Sensitivity is a very powerful ally. Awareness of sensitivity is also very powerful and necessary in order to gain the full respect for this topic. That awareness is sometimes natural but usually it takes years of experience to develop the knowledge and awareness of sensitivity.
The average person rarely gains the understanding of this sensitivity to a level where they recognize the benefits of the power of “soft.”
One of my personal “languages” is touch. If you’ve never read the book about the five love languages then I’d suggest you do that sometime to garner a better understanding of what I am referring to here but let it be understood that the power of soft goes way beyond just touch or feel.
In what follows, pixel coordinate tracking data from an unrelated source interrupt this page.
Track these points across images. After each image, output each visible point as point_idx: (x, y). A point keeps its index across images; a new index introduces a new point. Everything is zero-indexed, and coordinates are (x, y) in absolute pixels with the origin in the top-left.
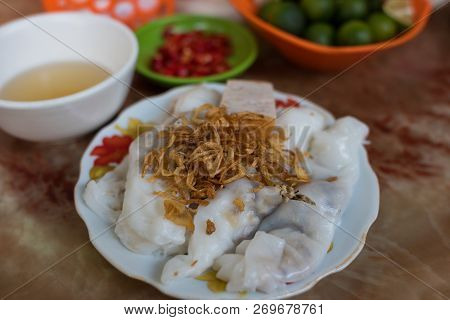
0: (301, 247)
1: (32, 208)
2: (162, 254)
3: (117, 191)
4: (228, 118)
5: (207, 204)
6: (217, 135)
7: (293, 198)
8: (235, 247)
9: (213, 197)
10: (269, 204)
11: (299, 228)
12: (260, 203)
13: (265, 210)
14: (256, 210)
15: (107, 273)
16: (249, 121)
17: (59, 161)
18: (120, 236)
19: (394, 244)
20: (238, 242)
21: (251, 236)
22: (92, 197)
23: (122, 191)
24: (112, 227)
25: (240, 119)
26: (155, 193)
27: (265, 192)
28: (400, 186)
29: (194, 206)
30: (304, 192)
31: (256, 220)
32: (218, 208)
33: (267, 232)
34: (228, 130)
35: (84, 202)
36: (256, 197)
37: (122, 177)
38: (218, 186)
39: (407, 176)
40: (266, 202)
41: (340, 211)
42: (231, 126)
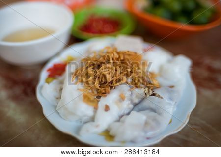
0: (155, 120)
1: (15, 98)
2: (81, 122)
3: (58, 89)
4: (118, 53)
5: (106, 96)
6: (112, 61)
7: (151, 95)
8: (120, 118)
9: (109, 93)
10: (138, 98)
11: (154, 111)
12: (134, 97)
13: (136, 101)
14: (131, 100)
15: (52, 132)
16: (129, 55)
18: (59, 111)
19: (204, 122)
20: (121, 116)
21: (128, 114)
22: (46, 91)
23: (61, 90)
24: (55, 107)
25: (124, 54)
26: (78, 89)
27: (136, 91)
28: (207, 93)
29: (99, 97)
30: (157, 92)
31: (131, 106)
32: (111, 98)
33: (138, 112)
34: (118, 59)
35: (41, 94)
36: (132, 93)
37: (62, 83)
38: (111, 88)
40: (137, 96)
41: (176, 102)
42: (120, 57)
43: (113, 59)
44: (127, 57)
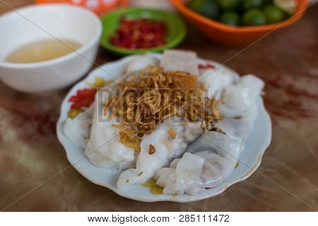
0: (216, 163)
1: (27, 139)
2: (118, 169)
3: (86, 125)
4: (164, 74)
5: (150, 133)
6: (156, 85)
7: (211, 130)
8: (170, 163)
9: (154, 129)
10: (193, 134)
11: (214, 151)
12: (187, 133)
13: (191, 138)
14: (184, 138)
16: (180, 77)
17: (46, 107)
20: (171, 160)
21: (181, 156)
22: (69, 130)
23: (90, 126)
24: (83, 150)
25: (173, 75)
26: (113, 126)
27: (191, 125)
28: (287, 124)
29: (141, 135)
30: (218, 125)
31: (184, 146)
32: (158, 136)
33: (193, 153)
34: (164, 83)
35: (63, 133)
36: (184, 128)
37: (90, 117)
38: (157, 121)
39: (291, 118)
40: (191, 133)
41: (243, 139)
42: (167, 80)
43: (158, 83)
44: (177, 79)
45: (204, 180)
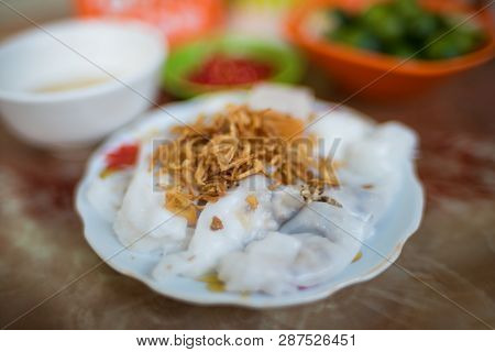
0: (319, 249)
4: (250, 114)
6: (233, 128)
7: (318, 200)
8: (244, 247)
9: (223, 195)
10: (288, 206)
11: (322, 233)
13: (284, 212)
14: (273, 212)
15: (102, 278)
18: (118, 232)
19: (442, 266)
24: (110, 225)
25: (260, 114)
29: (203, 202)
30: (330, 193)
32: (229, 205)
34: (248, 127)
36: (273, 196)
40: (285, 203)
41: (372, 217)
42: (252, 123)
43: (237, 126)
44: (269, 123)
45: (295, 273)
I once heard or read a statement that made an impression on me. Actually, I often hear or read quotes or statements that have an effect on my understanding of things or bring to light things that I wish I had had earlier in my life. The statement I am referring to in this case is: “The louder you speak, the less I hear.” It is interesting and quite true that the reverse is often true. “The softer you speak, the more I hear.”
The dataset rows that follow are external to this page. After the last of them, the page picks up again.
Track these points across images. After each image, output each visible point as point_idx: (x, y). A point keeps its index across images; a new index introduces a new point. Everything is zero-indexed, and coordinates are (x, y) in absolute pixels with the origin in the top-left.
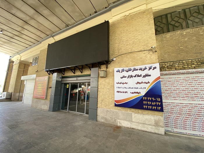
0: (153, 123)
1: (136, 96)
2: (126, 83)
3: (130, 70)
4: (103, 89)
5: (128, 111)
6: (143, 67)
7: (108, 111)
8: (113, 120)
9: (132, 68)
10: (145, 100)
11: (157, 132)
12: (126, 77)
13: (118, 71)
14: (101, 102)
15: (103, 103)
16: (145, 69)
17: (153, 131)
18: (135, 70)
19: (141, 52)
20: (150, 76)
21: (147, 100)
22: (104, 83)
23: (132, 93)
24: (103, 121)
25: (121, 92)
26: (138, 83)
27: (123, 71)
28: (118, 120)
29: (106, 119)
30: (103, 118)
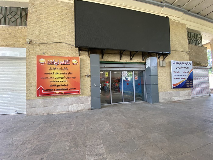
0: (188, 94)
1: (184, 80)
2: (179, 72)
3: (180, 63)
4: (162, 76)
5: (178, 90)
6: (186, 62)
7: (167, 93)
8: (170, 98)
9: (182, 62)
10: (187, 82)
11: (189, 99)
12: (178, 68)
13: (174, 63)
14: (161, 87)
15: (162, 88)
16: (187, 64)
17: (188, 99)
18: (183, 63)
19: (182, 52)
20: (189, 68)
21: (188, 82)
22: (162, 71)
23: (182, 79)
24: (163, 101)
25: (176, 78)
26: (184, 72)
27: (177, 63)
28: (173, 98)
29: (165, 99)
30: (163, 99)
Attention to a whisper is much greater than someone screaming. Oh yes, you hear the scream, but do you or did you understand what was said? There was a commercial quite a while back that said “when ______ speaks, people listen.” It had to do with some stock company but the message had a much deeper meaning than the commercial.
There is much to be said for softness. I bought a “throw” for my mom for Christmas once that she still uses and even comments about often. Other people that have touched that throw have also made comments on how soft it is. It is VERY soft and is also very warm. She uses it every winter and tells me each winter how warm and soft and comfortable it is. I have had the pleasure of giving other gifts to her that have been of use over and over but this one seems to keep coming up as one of the best. Not very expensive in price (and I sent other gifts with it) but this very soft blanket/throw has given her much more enjoyment than most of the things I have bought her. It made such an impression because it was/is so soft.
A soft caress is much more effective at soothing tension. A very gentle touch can stir powerful emotions and generate extreme sensations. The song “Slow Hand” has words that tell a very powerful story of what the writer was more interested in. A “slow hand,” an “easy touch,” “not come and go in a heated rush.” Many a man would benefit from listening more deeply to these words.
As an aside to all of this, I love music. Loud music is very much appreciated at times but I get much more meaning from the softer music. It is VERY important to listen to the words as well (if any are included). The writers are expressing what they feel, what they’ve experienced, what they’ve learned, or what they think they know. No, they are not always right in their philosophy (very seldom are) but that is why you should listen. Make sure that you agree with what is being said or felt. Don’t just play songs to take up space in your brain. Play things that have deep meaning and are of value. Both from the standpoint of the words and the music. “You are what you eat” does not only apply to food. It applies to what you read, listen to, see, write, everything that goes into your brain.
Soft is powerful. It is more powerful than strong or hard. A soft word spoken will produce more love than any hard or strong or harsh word ever has. A soft touch will enhance, empower, enlighten, and inspire.
Use the power of soft. Experience it’s power.